Oliver Bone

Personal information
- Full name: Oliver Bone
- Nationality: Canada
- Born: April 29, 1981 (age 45) Montreal, Quebec, Canada
- Height: 1.80 m (5 ft 11 in)
- Weight: 69 kg (152 lb)

Sailing career
- Sport: Sailing
- Club: Royal Nova Scotia Yacht Squadron
- Class: Dinghy

= Oliver Bone =

Canadian sailor

Oliver Bone (born April 29, 1981) is a Canadian sailor, who specialized in two-person dinghy (470) class. He represented Canada, along with his partner Stéphane Locas, at the 2008 Summer Olympics, finishing last from a fleet of twenty-nine entries. Currently, Bone trains for the Royal Nova Scotia Yacht Squadron in Halifax, Nova Scotia.

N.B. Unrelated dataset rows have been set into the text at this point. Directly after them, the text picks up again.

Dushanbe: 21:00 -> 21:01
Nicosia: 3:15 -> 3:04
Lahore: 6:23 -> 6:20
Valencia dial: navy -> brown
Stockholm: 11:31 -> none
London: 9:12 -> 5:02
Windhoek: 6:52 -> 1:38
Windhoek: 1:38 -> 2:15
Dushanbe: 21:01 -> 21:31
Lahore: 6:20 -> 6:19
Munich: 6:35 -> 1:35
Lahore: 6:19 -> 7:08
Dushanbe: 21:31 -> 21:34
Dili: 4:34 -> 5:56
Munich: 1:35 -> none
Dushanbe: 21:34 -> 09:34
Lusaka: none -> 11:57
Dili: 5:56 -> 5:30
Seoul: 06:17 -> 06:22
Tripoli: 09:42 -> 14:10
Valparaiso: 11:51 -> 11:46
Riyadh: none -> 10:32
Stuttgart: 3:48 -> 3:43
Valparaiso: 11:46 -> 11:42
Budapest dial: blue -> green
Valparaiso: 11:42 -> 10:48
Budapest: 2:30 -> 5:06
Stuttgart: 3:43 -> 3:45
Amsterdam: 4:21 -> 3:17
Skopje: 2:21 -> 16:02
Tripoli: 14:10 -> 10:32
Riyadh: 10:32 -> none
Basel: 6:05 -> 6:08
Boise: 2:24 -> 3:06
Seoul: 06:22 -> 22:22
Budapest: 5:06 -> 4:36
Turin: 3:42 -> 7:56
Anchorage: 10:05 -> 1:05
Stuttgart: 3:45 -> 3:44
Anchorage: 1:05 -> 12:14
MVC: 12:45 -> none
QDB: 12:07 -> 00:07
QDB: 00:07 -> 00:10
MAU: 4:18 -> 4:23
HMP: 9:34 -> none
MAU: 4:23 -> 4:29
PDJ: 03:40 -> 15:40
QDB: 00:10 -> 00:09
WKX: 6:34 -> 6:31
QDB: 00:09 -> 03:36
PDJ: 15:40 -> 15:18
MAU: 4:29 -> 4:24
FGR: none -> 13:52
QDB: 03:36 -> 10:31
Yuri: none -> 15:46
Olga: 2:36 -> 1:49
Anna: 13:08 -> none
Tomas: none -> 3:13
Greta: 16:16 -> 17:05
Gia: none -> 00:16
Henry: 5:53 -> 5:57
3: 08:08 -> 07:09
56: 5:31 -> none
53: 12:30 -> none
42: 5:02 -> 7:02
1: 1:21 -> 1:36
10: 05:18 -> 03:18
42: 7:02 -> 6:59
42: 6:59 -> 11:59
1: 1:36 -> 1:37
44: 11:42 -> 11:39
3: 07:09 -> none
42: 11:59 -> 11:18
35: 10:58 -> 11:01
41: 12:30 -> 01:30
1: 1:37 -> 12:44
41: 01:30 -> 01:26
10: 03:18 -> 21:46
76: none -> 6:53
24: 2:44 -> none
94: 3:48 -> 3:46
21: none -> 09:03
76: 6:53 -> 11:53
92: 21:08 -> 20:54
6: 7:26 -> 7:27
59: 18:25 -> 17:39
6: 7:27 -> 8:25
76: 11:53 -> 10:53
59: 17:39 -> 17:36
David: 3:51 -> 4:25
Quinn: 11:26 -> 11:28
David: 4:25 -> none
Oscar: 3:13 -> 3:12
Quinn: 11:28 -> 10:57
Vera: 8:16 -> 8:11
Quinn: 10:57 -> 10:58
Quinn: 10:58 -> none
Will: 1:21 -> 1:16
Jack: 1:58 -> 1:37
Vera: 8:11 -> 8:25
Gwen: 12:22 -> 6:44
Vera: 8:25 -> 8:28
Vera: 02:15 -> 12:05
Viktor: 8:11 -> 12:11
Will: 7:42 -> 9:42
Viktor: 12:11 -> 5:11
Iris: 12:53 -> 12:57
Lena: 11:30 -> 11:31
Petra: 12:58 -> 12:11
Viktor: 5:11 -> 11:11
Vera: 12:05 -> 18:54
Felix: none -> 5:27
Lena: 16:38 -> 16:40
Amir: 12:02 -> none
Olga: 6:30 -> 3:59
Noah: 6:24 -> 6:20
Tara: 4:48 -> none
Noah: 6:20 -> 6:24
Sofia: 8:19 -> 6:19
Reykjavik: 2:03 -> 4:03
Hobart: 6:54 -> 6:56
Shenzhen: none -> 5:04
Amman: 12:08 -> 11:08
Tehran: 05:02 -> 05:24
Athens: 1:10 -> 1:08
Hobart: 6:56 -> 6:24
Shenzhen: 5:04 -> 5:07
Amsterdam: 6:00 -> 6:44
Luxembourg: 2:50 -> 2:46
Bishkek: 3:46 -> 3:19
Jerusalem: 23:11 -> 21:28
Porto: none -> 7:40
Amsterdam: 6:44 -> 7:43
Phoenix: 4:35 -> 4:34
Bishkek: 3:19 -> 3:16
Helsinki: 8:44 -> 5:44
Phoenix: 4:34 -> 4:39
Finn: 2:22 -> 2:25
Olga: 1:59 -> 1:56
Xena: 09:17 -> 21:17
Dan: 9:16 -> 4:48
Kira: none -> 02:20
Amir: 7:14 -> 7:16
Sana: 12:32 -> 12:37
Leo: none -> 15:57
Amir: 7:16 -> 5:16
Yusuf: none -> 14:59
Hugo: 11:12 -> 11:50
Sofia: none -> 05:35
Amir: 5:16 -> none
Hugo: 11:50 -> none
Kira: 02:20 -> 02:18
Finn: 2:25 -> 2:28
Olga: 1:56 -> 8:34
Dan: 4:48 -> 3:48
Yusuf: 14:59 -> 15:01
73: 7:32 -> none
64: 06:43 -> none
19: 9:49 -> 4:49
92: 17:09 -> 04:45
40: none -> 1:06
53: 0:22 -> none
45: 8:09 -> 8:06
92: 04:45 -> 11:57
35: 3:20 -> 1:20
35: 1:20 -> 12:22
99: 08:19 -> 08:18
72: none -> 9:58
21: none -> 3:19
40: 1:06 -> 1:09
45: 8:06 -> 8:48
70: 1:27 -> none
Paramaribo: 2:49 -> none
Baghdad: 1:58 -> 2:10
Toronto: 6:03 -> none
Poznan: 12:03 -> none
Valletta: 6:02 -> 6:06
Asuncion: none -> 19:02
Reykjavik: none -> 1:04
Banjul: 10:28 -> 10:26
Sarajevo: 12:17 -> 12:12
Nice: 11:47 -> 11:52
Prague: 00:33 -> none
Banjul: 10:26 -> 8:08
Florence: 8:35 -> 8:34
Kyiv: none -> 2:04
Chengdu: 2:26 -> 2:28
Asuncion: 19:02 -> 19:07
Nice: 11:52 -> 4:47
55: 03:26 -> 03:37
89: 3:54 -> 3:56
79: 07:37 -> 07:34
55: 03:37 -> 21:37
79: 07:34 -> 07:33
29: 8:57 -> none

Bone qualified as a crew member for the Canadian squad in the men's 470 class at the 2008 Summer Olympics in Beijing, by placing twenty-ninth and receiving a berth from the World Championships in Melbourne, Australia. Teaming with skipper Stéphane Locas in the eleven-race series, the Canadian duo struggled to catch up with the rest of the boats for most of the legs that sat them at the far bottom of the leaderboard with 205 net points.

He represented Canada at the 2020 Summer Olympics.